2020-05-19 14:37:52: continue with exception:No operations allowed after statement closed.
2020-05-19 14:37:52: continue with exception:No operations allowed after statement closed.
...
Connector/J支持复制感知连接,Connector/J可以自动的根据 Connection.getReadOnly()的返回值,进行复制环境下的读写分离,失败切换和负载均衡等功能。
注意,普通的mysql的jdbc的连接串为"jdbc:mysql://…",而复制感知的连接串为"jdbc:mysql:replication://…"
...
2020-05-19 14:44:12: server_id=103, hostname=oceanbase03 ( ro=true )
2020-05-19 14:44:13: server_id=103, hostname=oceanbase03 ( ro=true )
2020-05-19 14:44:14: server_id=103, hostname=oceanbase03 ( ro=true )
2020-05-19 14:44:15: server_id=103, hostname=oceanbase03 ( ro=true )
2020-05-19 14:44:16: server_id=102, hostname=oceanbase02 ( ro=false ) --> insert...
2020-05-19 14:44:17: server_id=103, hostname=oceanbase03 ( ro=true )
2020-05-19 14:44:18: server_id=103, hostname=oceanbase03 ( ro=true )
2020-05-19 14:44:19: server_id=103, hostname=oceanbase03 ( ro=true )
2020-05-19 14:44:20: server_id=103, hostname=oceanbase03 ( ro=true )
2020-05-19 14:44:21: server_id=102, hostname=oceanbase02 ( ro=false ) --> insert ...
2020-05-19 14:44:22: server_id=103, hostname=oceanbase03 ( ro=true )
...
tpcc_mysql在组复制环境下运行不是很理想(特别是在多主模式下),虎头蛇尾了,不过也再次说明,组复制对应用不是透明的, 一个设计和编码都没考虑过组复制(集群)的应用,直接放到组复制环境下运行,很可能是有问题的,而且无法发挥组复制的优势。

--------------------------------

§ **学以致用**
1. 根据关于组复制的文字回答:
(a) 复制感知连接的连接串以什么开头?
(b) 日志中带有 insert 标记的行对应哪个 hostname?
(c) tpcc_mysql 在组复制的哪种模式下运行特别不理想?
2. 把关于组复制的文字中从“2020-05-19 14:44:17: server_id=103, hostname=oceanbase03”开始、到“14:44:22: server_id=103, hostname=oceanbase03 ( ro=true )”结束的部分重写一遍,并将其中的“oceanbase03”替换为“oceanbase04”。
3. 接着关于组复制的文字的最后一句续写一段。
列表取自另一来源。

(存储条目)
--------------------------------

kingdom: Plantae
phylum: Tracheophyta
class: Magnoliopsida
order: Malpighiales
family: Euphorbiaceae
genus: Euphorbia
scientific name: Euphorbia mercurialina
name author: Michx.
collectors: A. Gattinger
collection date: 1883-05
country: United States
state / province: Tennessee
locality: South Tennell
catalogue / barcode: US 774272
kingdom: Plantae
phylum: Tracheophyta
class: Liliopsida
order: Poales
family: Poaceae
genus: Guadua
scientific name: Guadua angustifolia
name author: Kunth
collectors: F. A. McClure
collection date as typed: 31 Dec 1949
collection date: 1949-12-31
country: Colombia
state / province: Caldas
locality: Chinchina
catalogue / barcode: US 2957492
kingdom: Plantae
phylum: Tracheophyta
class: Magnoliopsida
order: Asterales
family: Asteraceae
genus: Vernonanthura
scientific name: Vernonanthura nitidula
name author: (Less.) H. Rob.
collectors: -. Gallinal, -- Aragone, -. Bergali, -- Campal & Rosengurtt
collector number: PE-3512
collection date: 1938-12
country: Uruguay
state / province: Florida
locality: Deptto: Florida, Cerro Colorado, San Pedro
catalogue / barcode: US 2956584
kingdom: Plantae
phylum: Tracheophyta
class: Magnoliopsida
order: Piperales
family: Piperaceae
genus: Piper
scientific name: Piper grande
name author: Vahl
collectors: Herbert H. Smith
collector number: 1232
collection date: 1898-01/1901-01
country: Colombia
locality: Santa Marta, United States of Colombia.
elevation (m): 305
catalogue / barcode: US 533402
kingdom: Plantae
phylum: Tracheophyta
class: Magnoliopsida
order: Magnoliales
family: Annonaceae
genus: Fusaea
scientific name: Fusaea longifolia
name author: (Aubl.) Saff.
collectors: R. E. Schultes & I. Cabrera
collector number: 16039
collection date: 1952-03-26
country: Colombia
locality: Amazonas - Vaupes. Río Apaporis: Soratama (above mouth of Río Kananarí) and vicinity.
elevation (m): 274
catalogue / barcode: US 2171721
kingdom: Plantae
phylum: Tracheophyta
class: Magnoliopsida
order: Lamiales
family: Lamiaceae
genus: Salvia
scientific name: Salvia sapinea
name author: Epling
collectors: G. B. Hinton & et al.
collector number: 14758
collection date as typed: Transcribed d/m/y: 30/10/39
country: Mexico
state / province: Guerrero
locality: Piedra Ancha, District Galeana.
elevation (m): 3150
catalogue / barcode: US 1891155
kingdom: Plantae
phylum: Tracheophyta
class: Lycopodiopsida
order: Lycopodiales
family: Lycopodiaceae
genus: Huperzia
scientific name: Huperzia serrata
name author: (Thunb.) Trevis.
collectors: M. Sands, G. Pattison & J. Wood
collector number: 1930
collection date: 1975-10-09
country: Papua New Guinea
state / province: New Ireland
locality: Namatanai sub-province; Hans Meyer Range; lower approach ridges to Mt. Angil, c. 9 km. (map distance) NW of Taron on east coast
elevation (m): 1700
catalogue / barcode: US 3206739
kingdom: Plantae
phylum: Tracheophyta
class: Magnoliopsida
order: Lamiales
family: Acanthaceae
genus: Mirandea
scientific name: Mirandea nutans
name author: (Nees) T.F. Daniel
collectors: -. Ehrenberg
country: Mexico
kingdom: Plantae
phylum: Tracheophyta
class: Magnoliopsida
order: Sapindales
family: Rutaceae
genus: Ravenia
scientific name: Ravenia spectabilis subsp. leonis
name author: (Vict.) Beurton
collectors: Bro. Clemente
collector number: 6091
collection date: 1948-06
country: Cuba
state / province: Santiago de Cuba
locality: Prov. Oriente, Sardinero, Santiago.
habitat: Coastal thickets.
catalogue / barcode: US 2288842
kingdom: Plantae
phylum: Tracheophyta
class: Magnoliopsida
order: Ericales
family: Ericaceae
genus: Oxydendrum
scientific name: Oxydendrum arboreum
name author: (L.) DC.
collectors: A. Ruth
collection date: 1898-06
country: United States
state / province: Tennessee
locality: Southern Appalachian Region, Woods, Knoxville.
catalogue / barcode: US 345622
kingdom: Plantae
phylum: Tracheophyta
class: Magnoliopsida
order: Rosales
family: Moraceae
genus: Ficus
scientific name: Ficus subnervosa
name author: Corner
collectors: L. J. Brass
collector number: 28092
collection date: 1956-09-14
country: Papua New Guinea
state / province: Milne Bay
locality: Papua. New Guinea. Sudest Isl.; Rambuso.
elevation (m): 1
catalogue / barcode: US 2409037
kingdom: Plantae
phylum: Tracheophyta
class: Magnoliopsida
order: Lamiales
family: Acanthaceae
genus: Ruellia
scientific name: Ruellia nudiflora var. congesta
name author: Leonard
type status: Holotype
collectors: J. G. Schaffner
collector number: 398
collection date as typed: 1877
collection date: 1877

--------------------------------

§ **参考答案**
1.
(a) "jdbc:mysql:replication://…"
(b) oceanbase02
(c) 多主模式

2.
2020-05-19 14:44:17: server_id=103, hostname=oceanbase04 ( ro=true )
2020-05-19 14:44:18: server_id=103, hostname=oceanbase04 ( ro=true )
2020-05-19 14:44:19: server_id=103, hostname=oceanbase04 ( ro=true )
2020-05-19 14:44:20: server_id=103, hostname=oceanbase04 ( ro=true )
2020-05-19 14:44:21: server_id=102, hostname=oceanbase02 ( ro=false ) --> insert ...
2020-05-19 14:44:22: server_id=103, hostname=oceanbase04 ( ro=true )

3.
tpcc_mysql有个history表,是没有主键(等效唯一键),不满足官方文档的要求,修改一下。
ERROR 3750 (HY000): Unable to create or change a table without a primary key, when the system variable 'sql_require_primary_key' is set.
Add a primary key to the table or unset this variable to avoid this message.
Note that tables without a primary key can cause performance problems in row-based replication, so please consult your DBA before changing this setting.
手动添加一个主键(可能不合理,只是为符合MGR的要求),修改create_table.sql里的history表:
create table history (
h_u_id int not null auto_increment primary key, /* 添加一个自增列, 作为主键 */
h_c_id int,
h_c_d_id tinyint,
h_c_w_id smallint,
h_d_id tinyint,
h_w_id smallint,
h_date datetime,
h_amount decimal(6,2),
h_data varchar(24) ) Engine=InnoDB;
相应的程序也需要修改,将src目录下的load.c的:
if( mysql_stmt_prepare(stmt[5],
"INSERT INTO history values(?,?,?,?,?,?,?,?)",
43) ) goto Error_SqlCall_close;
改为:
if( mysql_stmt_prepare(stmt[5],
"INSERT INTO history values(NULL,?,?,?,?,?,?,?,?)",
48) ) goto Error_SqlCall_close;
重新编译后:
# cd src
# make clean
# make
在只连接一个成员(primary),并发多个连接(-c 6)情况下,单主模式比较顺利,偶尔出现事务回滚的报错,而多主模式则出现非常多的事务回滚的报错。
多主模式下,通过mysql router,负载均衡(round-robin)到3个成员(3个成员同时写)时,tpcc_mysql每分钟完成的事务数更低,且会有’Lock deadlock’的报错。
# ./tpcc_start -u root -h 192.168.203.115 -u tpcc_user -p"Passw0rd" -c 6
...
payment 1:10
3101, 40000, Plugin instructed the server to rollback the current transaction.
payment 1:10
1180, HY000, Got error 149 - 'Lock deadlock; Retry transaction' during COMMIT
neword 4:5
1213, 40001, Deadlock found when trying to get lock; try restarting transaction
payment 1:10
3101, 40000, Plugin instructed the server to rollback the current transaction.
payment 3:10
3101, 40000, Plugin instructed the server to rollback the current transaction.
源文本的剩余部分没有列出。